§ **Bilgiler**

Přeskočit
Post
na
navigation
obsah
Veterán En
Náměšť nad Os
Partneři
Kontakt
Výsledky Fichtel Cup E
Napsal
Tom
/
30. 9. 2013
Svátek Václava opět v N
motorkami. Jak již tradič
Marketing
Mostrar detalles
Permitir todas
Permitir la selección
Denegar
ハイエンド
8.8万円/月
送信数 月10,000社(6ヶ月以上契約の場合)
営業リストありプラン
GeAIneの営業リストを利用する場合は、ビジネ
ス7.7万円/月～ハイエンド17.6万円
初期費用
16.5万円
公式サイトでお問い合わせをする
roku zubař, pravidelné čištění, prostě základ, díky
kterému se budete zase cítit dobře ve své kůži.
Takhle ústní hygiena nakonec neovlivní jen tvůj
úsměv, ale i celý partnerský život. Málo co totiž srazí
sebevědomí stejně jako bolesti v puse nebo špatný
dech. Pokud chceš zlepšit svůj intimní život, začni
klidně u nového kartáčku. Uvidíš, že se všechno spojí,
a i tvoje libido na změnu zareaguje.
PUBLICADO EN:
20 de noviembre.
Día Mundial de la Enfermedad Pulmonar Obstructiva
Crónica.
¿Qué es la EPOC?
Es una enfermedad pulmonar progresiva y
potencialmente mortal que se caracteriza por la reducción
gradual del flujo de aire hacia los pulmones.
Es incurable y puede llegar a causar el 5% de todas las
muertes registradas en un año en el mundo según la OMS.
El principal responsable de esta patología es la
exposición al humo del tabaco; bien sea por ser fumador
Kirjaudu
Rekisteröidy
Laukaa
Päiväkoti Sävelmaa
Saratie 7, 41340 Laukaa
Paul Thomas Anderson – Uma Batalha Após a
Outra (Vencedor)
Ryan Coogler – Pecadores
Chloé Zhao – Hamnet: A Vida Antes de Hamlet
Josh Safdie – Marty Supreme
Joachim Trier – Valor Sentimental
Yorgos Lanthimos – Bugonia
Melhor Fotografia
...
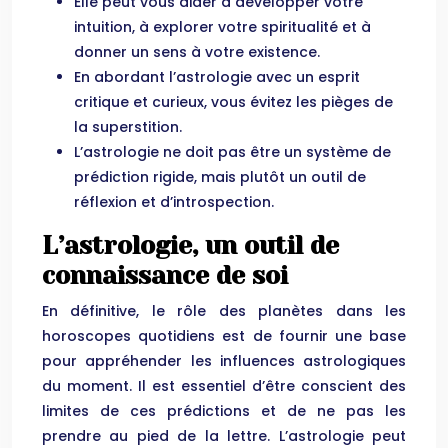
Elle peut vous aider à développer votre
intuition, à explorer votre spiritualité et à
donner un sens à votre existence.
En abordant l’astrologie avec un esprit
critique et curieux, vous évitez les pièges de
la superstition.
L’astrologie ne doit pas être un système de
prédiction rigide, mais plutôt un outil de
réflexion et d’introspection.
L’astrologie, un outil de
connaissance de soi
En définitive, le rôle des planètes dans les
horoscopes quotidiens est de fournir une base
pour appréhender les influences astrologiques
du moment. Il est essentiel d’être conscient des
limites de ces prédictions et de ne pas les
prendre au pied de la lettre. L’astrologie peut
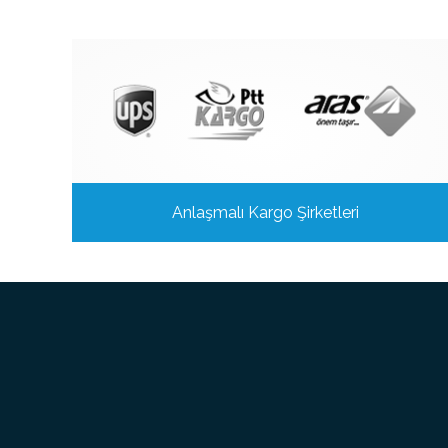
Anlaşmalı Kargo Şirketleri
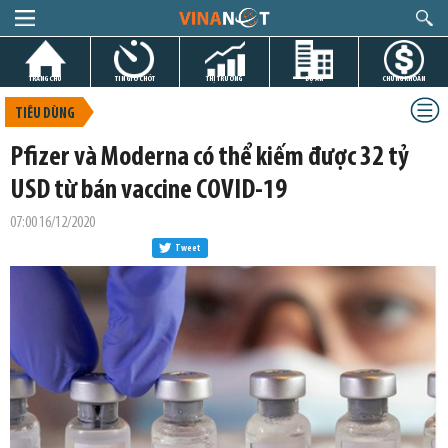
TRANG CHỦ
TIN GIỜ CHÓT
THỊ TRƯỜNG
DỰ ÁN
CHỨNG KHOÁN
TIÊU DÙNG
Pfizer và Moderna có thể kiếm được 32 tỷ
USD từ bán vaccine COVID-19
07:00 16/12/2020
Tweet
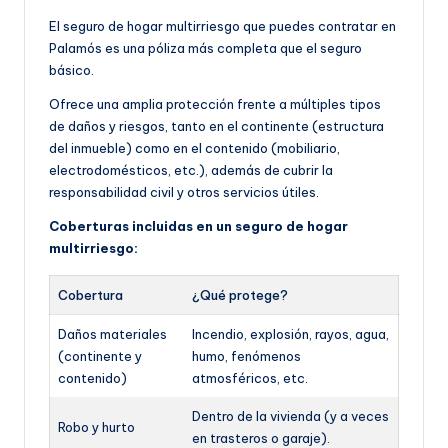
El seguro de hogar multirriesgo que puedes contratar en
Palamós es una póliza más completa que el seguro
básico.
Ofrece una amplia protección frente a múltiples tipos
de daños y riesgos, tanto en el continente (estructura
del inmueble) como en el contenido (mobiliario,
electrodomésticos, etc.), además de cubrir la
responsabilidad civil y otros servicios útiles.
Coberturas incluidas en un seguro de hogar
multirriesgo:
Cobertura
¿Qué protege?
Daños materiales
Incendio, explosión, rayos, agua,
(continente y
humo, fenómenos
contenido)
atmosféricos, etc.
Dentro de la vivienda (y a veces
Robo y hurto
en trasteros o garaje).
==
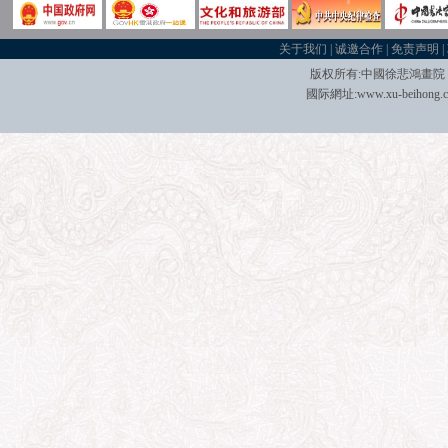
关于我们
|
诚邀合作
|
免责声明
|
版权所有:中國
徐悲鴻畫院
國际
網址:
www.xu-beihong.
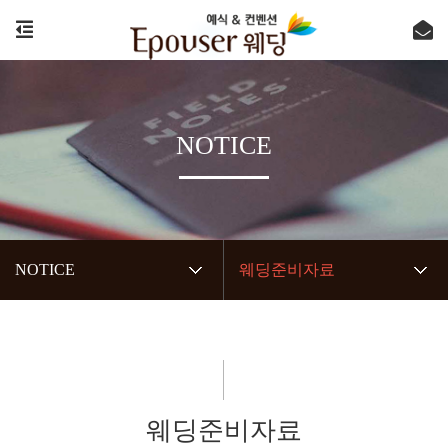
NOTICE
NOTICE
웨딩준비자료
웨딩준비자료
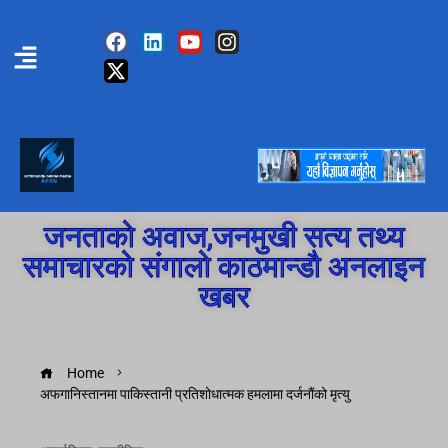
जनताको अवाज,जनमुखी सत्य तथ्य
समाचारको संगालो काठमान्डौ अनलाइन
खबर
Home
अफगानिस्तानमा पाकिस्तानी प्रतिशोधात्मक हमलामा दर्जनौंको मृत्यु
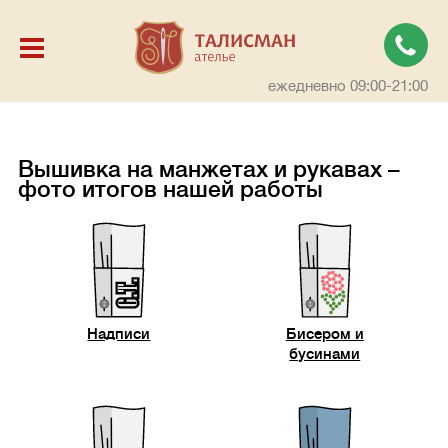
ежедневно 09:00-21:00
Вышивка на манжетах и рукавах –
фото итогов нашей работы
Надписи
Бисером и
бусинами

§ **Alıştırmanın Amacı**
Listede "El seguro de" ifadesini içeren satırla açılıp "electrodomésticos, etc.), además de cubrir la" ifadesini içeren satırla kapanan kısmı, iki uç satır da dahil olmak üzere hiçbir değişiklik yapmadan çıktı olarak verin.

§ **Yazılı Yanıt**
El seguro de hogar multirriesgo que puedes contratar en
Palamós es una póliza más completa que el seguro
básico.
Ofrece una amplia protección frente a múltiples tipos
de daños y riesgos, tanto en el continente (estructura
del inmueble) como en el contenido (mobiliario,
electrodomésticos, etc.), además de cubrir la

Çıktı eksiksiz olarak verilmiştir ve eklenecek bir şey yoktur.